在实施中,后台服务器将目标帧图像的全局特征图输入特征分割模块之后,可以实现对目标帧图像的特征分割,从而可以得到目标帧图像中至少一个目标实物的多个组成部分。可以理解,目标实物以及其组成部分的分割规律可以是语义分割模型基于大量图像素材训练生成的,也即是说,通过模型训练,可以定义哪些实物需要从视频帧图像中分割出,以及实物的哪些组成部分需要被独立分割为一块。图6示例性地给出了语义分割的结果,其中,整幅图像包含背景和人体两大块,人体又进一步细分为头部、上半身、下半身、双臂和双腿5个部分。之后,后台服务器可以基于每个组成部分对应的转码优先级,确定目标帧图像的多级ROI区域,其中,ROI区域对应的转码优先级越高,其转码码率越高;其它区域采用最低转码码率进行转码。值得一提的是,后台服务器中可以预先设定有不同目标实物的不同组成部分的转码优先级,如人体的头部转码优先级最高,之后上半身、下半身、四肢等部分转码优先级依次降低。此外,不同实物间可以存在转码优先级相同的组成部分,如一幅图像中人体头部和汽车车标的转码优先级可以同属于最高级。也就是说,目标帧图像中每一级ROI区域,都可以包含多个实物的多个组成部分。

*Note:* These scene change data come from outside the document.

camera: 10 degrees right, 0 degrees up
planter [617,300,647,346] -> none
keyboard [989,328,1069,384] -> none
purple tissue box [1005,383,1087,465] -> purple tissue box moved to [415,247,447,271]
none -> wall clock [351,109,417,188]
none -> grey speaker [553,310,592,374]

在一个实施例中,后台服务器可以基于预设的训练素材集中的图像素材,定期训练语义分割模型,其中,图像素材中标注有不同实物的各组成部分的轮廓线。
在实施中,后台服务器可以定期对语义分割模型进行优化训练,以提升语义分割模型对图像语义分割的精准度。故此,视频服务平台的技术人员可以选取各种类型视频的各类帧图像,并利用开源标注工具(如labelme)在帧图像中标注出不同实物的各个组成部分的轮廓线,从而可以将标注后的帧图像存至预设的训练素材集中,以作为训练语义分割模型的图像素材。其中,在标注轮廓线时,技术人员可以根据需要选择性地标记图像中的部分实物,并可以视需求对实物进行任意分割。这样,后台服务器可以基于预设的训练素材集中的图 像素材,定期训练语义分割模型。

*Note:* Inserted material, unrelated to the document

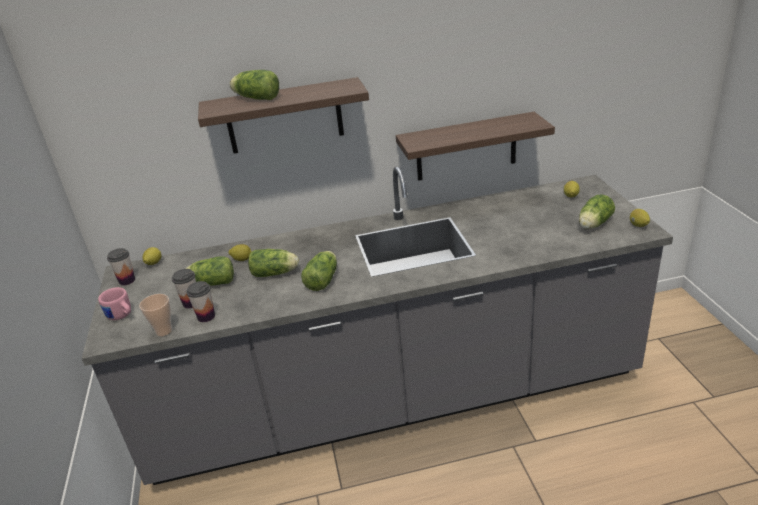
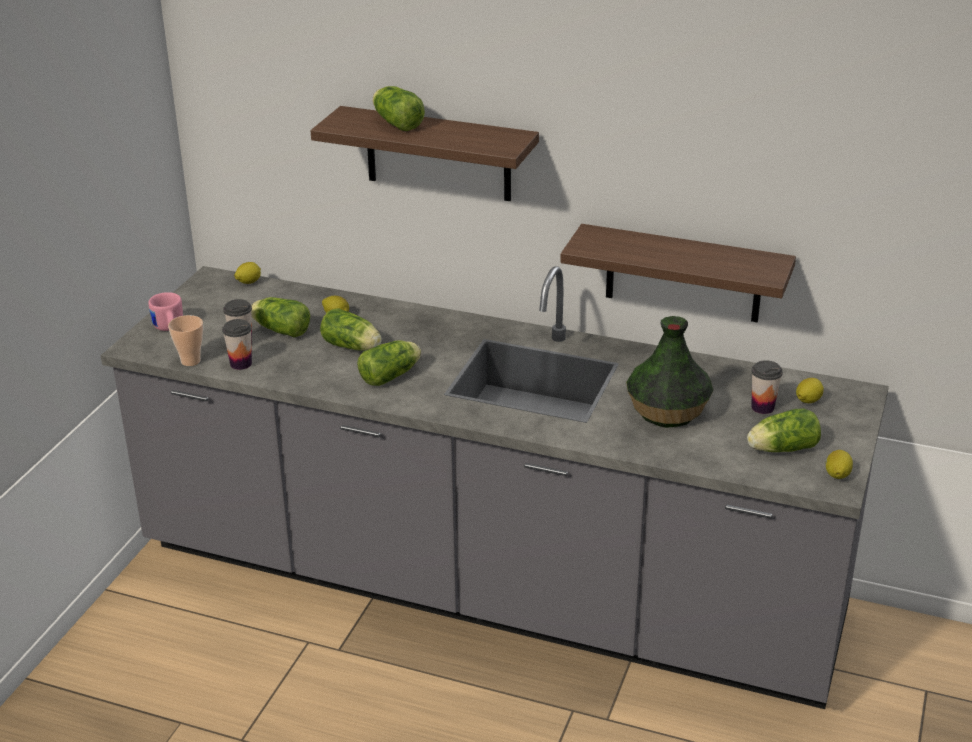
camera: 30 degrees right, 0 degrees up
cup [107,248,135,285] -> cup moved to [751,360,783,414]
none -> vase [626,316,713,428]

在一个实施例中,针对不同类型的帧图像,可以选取不同的语义分割模型进行语义分割,相应的,在对目标帧图像进行特征提取前可以存在如下处理:调用所述待转码视频的目标视频类型和所述目标帧图像的目标图像类型对应的目标语义分割模型。
在实施中,后台服务器处可以针对不同视频类型的视频中的帧图像,训练有专用的语义分割模型,一个语义分割模型可以专用于对一种视频类型下的视频中的帧图像进行语义分割。比如可以存在美食类、游戏类、体育类等不同类型视频对应的不同PSPNet模型。这样,后台服务器在对待转码视频进行语义分割前,可以先检测待转码视频所属的目标视频类型,再调用目标视频类型对应的目标语义分割模型。不难想到,后台服务器在训练语义分割模型时,可以设定多种视频类型对应的训练素材集,一个训练素材集中可以包含同一视频类型的图像素材,从而后台服务器可以利用每个训练素材集,训练出相应视频类型对应的语义分割模型。
当然,后台服务器处还可以针对不同图像类型的帧图像,训练有专用的语义分割模型,一个语义分割模型可以专用于对一种图像类型的帧图像进行语义分割。比如可以存在人物图像、美食图像、室内环境图像等不同图像类型对应的不同PSPNet模型。这样,后台服务器在获取到目标帧图像之后,可以先检测目标帧图像所属的目标图像类型,再调用目标图像类型对应的目标语义分割模型。同样,后台服务器在训练语义分割模型时,可以设定多种图像类型对应的训练素材集,一个训练素材集中可以包含同一图像类型的图像素材,从而后台服务器可以利用每个训练素材集,训练出相应图像类型对应的语义分割模型。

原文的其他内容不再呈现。